A Gen Z media platform, The Conversationalist, founded and helmed by Sophie Beren, takes on controversial topics like blackfishing as a way to finding solutions. “When you cancel someone, you’re eliminating any opportunity for growth,” Beren said.
Recently, for example, the question of whether spray tans and tanning beds are racist came up in one of its chat rooms. Desanka Ilic, director of partnerships at The Conversationalist, told HuffPost that “mutual respect makes this dialog possible,” adding that users are encouraged to use the ear emoji to show that even if they don’t agree, they’re actively listening in what can be an uncomfortable unpacking of plural experiences.

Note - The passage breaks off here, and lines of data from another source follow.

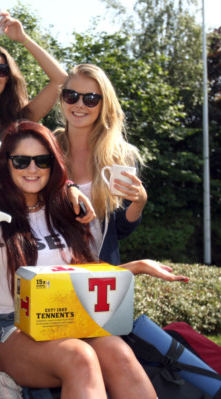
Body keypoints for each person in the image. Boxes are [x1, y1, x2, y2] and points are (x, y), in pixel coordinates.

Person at [0, 120, 159, 399]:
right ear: (6, 164)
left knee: (119, 352)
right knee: (80, 357)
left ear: (53, 164)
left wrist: (134, 267)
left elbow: (81, 279)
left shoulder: (68, 208)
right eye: (21, 161)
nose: (32, 169)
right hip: (10, 326)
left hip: (67, 318)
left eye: (41, 161)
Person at [54, 64, 188, 282]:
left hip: (100, 277)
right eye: (71, 96)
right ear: (62, 100)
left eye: (90, 99)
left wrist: (139, 202)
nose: (79, 104)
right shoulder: (46, 149)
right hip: (51, 271)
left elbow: (120, 229)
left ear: (103, 104)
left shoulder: (119, 156)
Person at [0, 10, 68, 138]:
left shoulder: (22, 118)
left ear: (8, 77)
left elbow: (61, 80)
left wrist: (23, 38)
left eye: (1, 70)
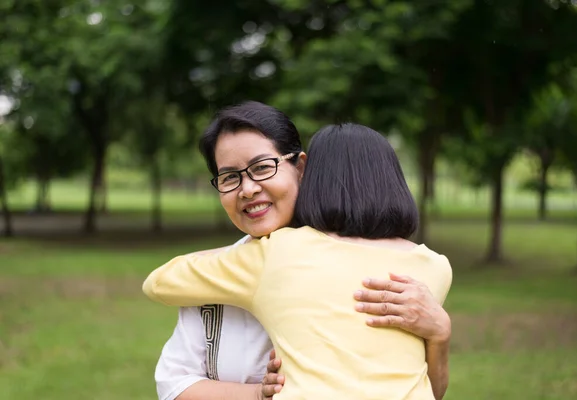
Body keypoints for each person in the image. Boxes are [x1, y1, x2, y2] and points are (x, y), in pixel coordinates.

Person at [154, 102, 452, 400]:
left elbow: (423, 386)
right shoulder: (218, 272)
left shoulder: (396, 285)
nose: (247, 189)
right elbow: (174, 383)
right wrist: (257, 394)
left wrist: (439, 333)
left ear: (301, 167)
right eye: (230, 177)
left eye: (261, 167)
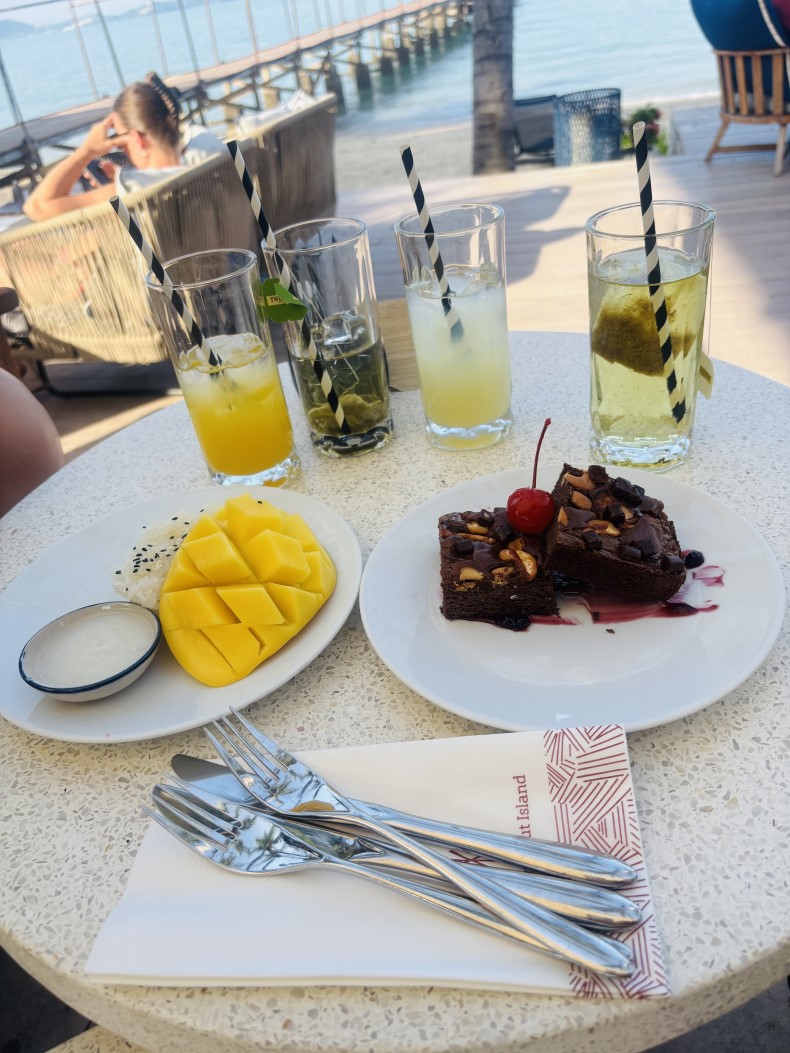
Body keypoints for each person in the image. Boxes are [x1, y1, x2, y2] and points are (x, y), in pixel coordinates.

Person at [23, 73, 225, 222]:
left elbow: (36, 206)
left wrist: (87, 150)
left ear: (136, 139)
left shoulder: (128, 192)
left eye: (120, 140)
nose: (123, 149)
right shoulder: (209, 159)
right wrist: (125, 176)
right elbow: (168, 171)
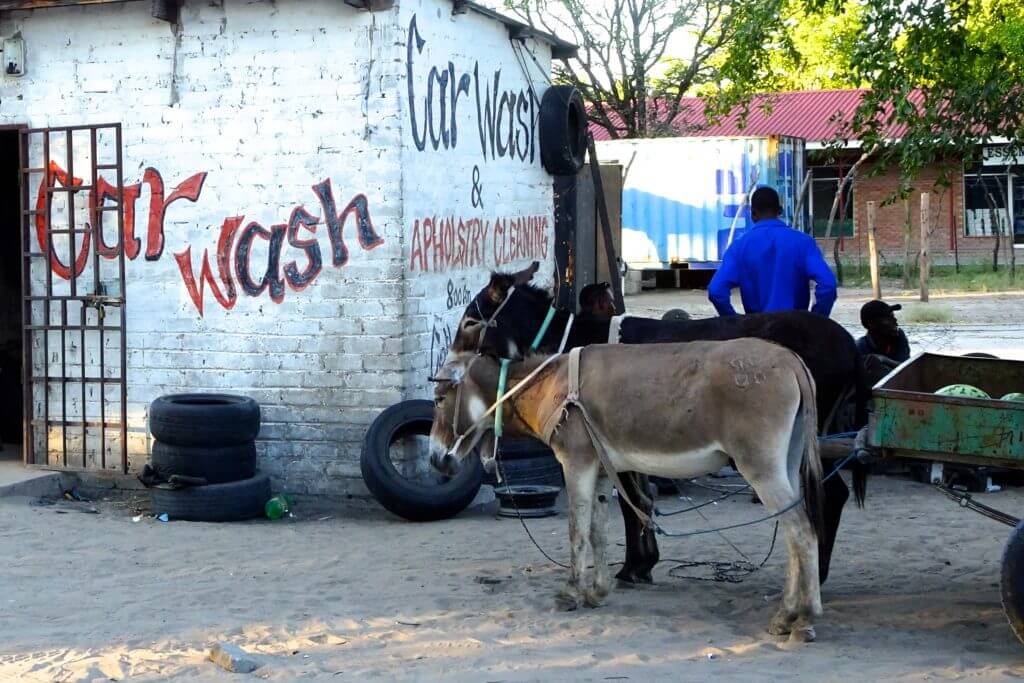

So while talk is cheap, it’s an essential first step, especially when you’re wrestling with a system of racialized capitalism enmeshed with our nation’s history.
As influencers wield even more influence over how consumers experience products, building anti-racist practices into content and speaking to who Black people are on their own terms is a top-down responsibility. But it’s also something that must happen on a micro level ― something to think about the next time you’re scrolling.
Blackfishing is “a visual reminder of the willingness of those with advantage” to try to take more, as Simms put it. That gap between those with privilege and those without it can be narrowed if we choose to act. Dismantling racialized capitalism is a tall order but with the return of the Black Lives Matter movement to national headlines, this is a historic moment. We can all, as Beren urged, “think about the person behind the profile.” In other words, see the human part.